Ortega interdit toutes les processions de la Semaine Sainte au Nicaragua

Le gouvernement nicaraguayen a interdit toutes les processions religieuses avant et pendant la semaine sainte cette année, ont-ils confirmé au plusieurs curés sous couvert d’anonymat.

Ce vendredi 24 février, la première Via Crucis de Carême prendra les rues avant la Semaine Sainte, mais l’activité se déroulera à l’intérieur des églises pour les paroissiens.

« La suspension de la Via Crucis sera l’une des pires erreurs des psychopathes », a-t-il déclaré au un prêtre en référence au président Daniel Ortega et à son épouse Rosario Murillo, qui mènent une guerre frontale contre l’Église catholique.

Selon le prêtre, la police nationale, dirigée par Francisco Díaz, le beau-frère d’Ortega, l’a informé verbalement de l’interdiction sans donner d’autres explications.

Les autorités policières n’ont pas non plus publié de déclaration officielle à cet égard, cependant, ce schéma s’est répété depuis le début de l’année, lorsque diverses activités de l’Église ont été suspendues, comme une procession qui se tient traditionnellement le 1er janvier au Nicaragua.

« Les interdictions des activités de piété populaire qui ont lieu pendant le carême sont une nouvelle attaque contre l’Église catholique nicaraguayenne et contre la liberté religieuse de tous les citoyens », a-t-il commenté au Ana Patricia Molina, chercheuse à l’Observatoire Pro Transparence.

Selon Molina, Ortega a l’intention « sans cœur et illogique » d’éliminer la foi catholique du pays, car « c’est la seule institution crédible, respectée et aimée qui, à la lumière de l’Évangile, annonce et dénonce tout l’arbitraire et le mal qui commettent la dictature ».

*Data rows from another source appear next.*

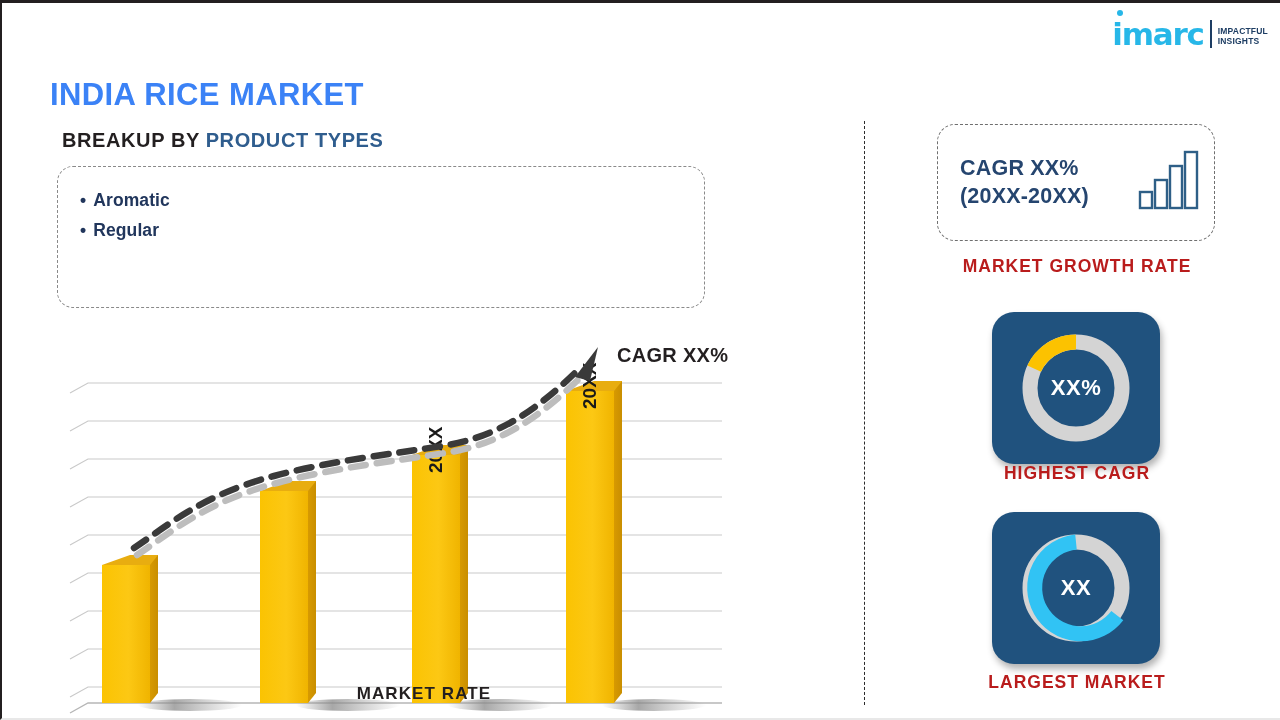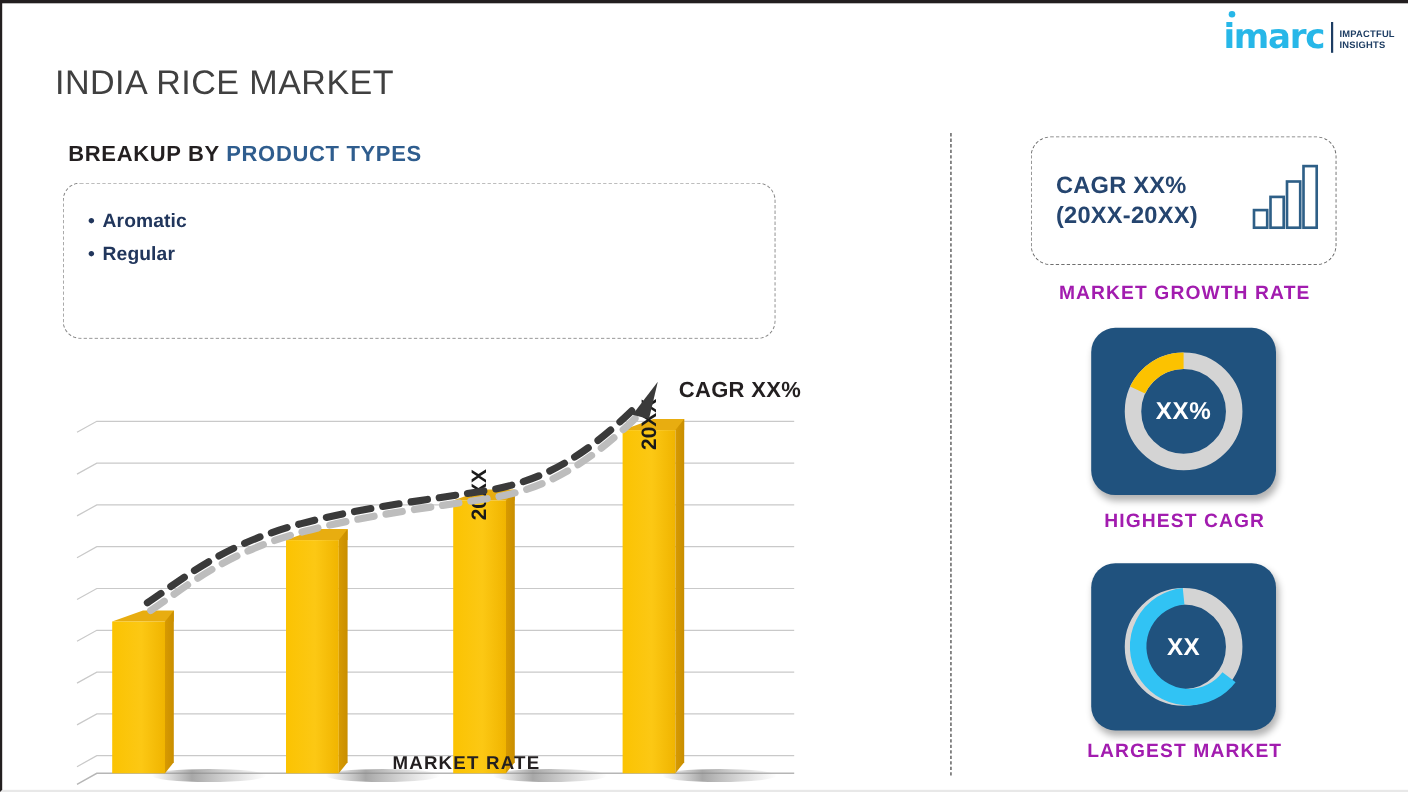--- a/index.html
+++ b/index.html
@@ -35,8 +35,8 @@
 
   
   #page-title {
-    position: absolute; left: 48px; top: 54px;
-    font-size: 31px; font-weight: 400; color: #404040; letter-spacing: .4px;
+    position: absolute; left: 48px; top: 74px;
+    font-size: 31px; font-weight: 700; color: #3b82f6; letter-spacing: .4px;
   }
   #subtitle {
     position: absolute; left: 60px; top: 126px;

« Cette interdiction est sans aucun doute douloureuse pour tout le peuple catholique qui célèbre le Carême depuis des siècles », a déclaré Molina.

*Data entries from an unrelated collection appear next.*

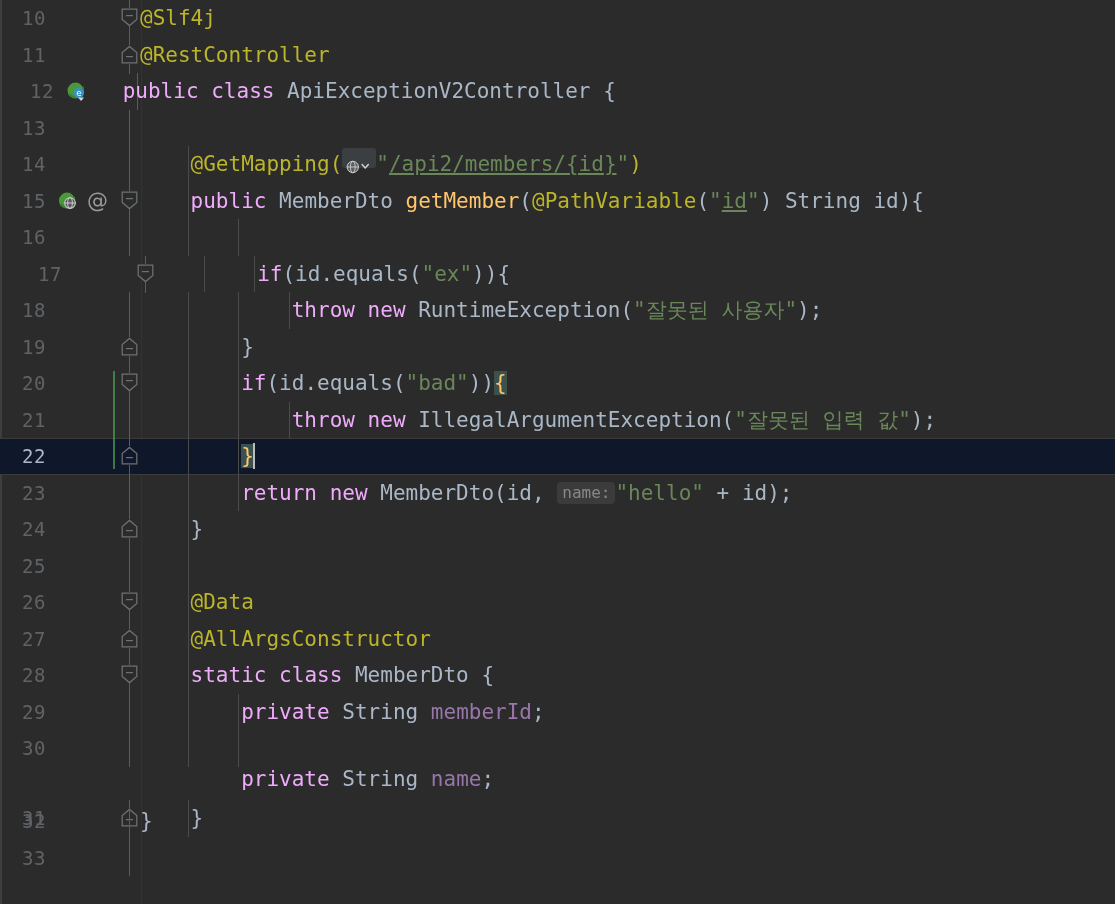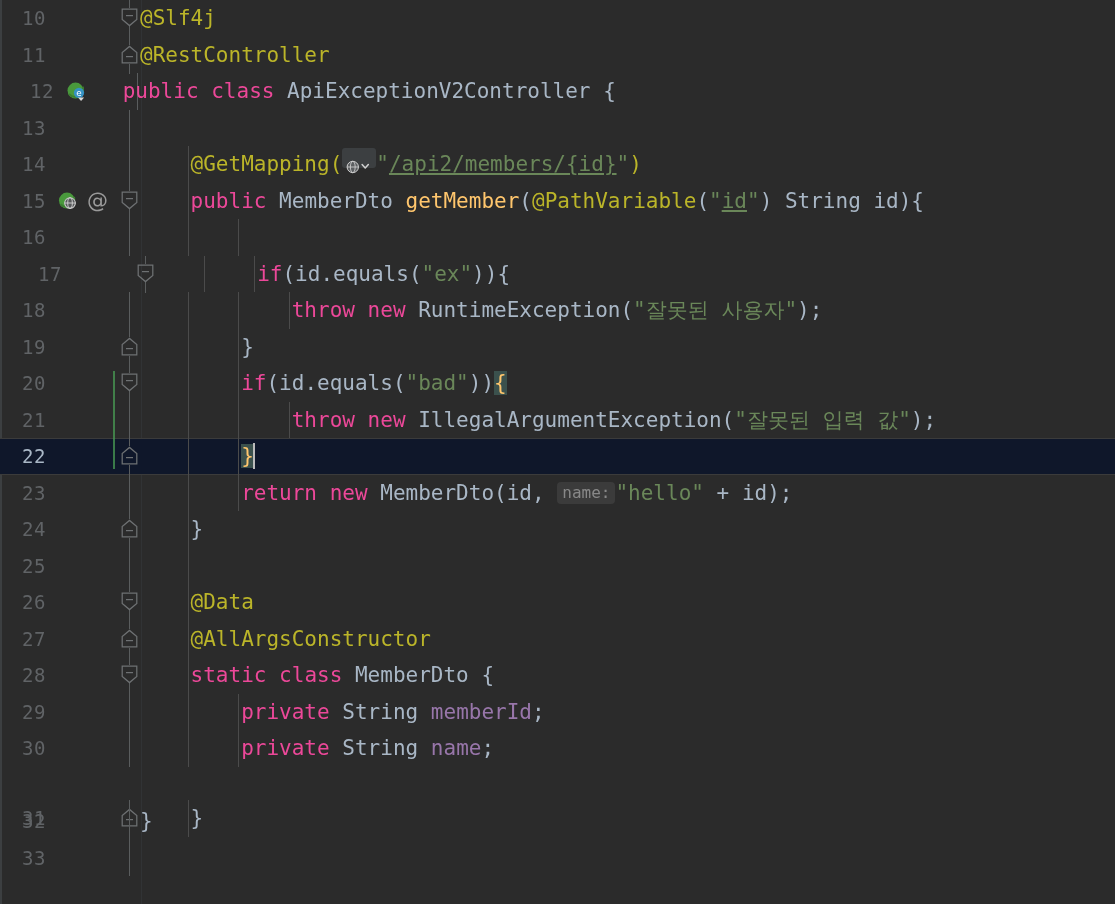--- a/index.html
+++ b/index.html
@@ -153,7 +153,7 @@
   }
 
   
-  .kw       { color: #ec4899; }            
+  .kw       { color: #f0abfc; }            
   .anno     { color: #bbb529; }            
   .type     { color: #a9b7c6; }
   .cls      { color: #a9b7c6; }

Mardi, Ortega est apparu lors d’un événement national et s’en est pris à l’Église catholique, au pape et au Vatican, qu’il a accusés d’être « une mafia ».

Des fidèles participent à une marche de soutien à l’Église catholique à Leon, au Nicaragua, le 28 juillet 2018.

« C’est une mafia, regardez les crimes qu’ils ont commis, combien de crimes ils ont commis et les crimes continuent de sortir chaque jour », a-t-il interrogé dans son discours. « Qui choisit le pape ? Combien de voix le pape obtient-il parmi ce qui est le peuple chrétien ? Si nous parlons de démocratie, le peuple doit d’abord élire les prêtres du peuple ».

L’Église catholique vit l’un de ses moments les plus difficiles au Nicaragua, après les manifestations qui ont éclaté contre Ortega en 2018.

Le président a accusé les prêtres d’être des « putschistes » pour avoir hébergé les manifestants de l’époque dans les temples.

L’évêque Rolando Álvarez, l’un des religieux les plus critiques de son administration et qui a dénoncé les violations des droits de l’homme qui se produisent dans ce pays d’Amérique centrale, a récemment été condamné à 26 ans de prison.

Le pape François, ainsi que divers gouvernements comme les États-Unis, la Colombie et l’Union européenne ont exigé la liberté des religieux.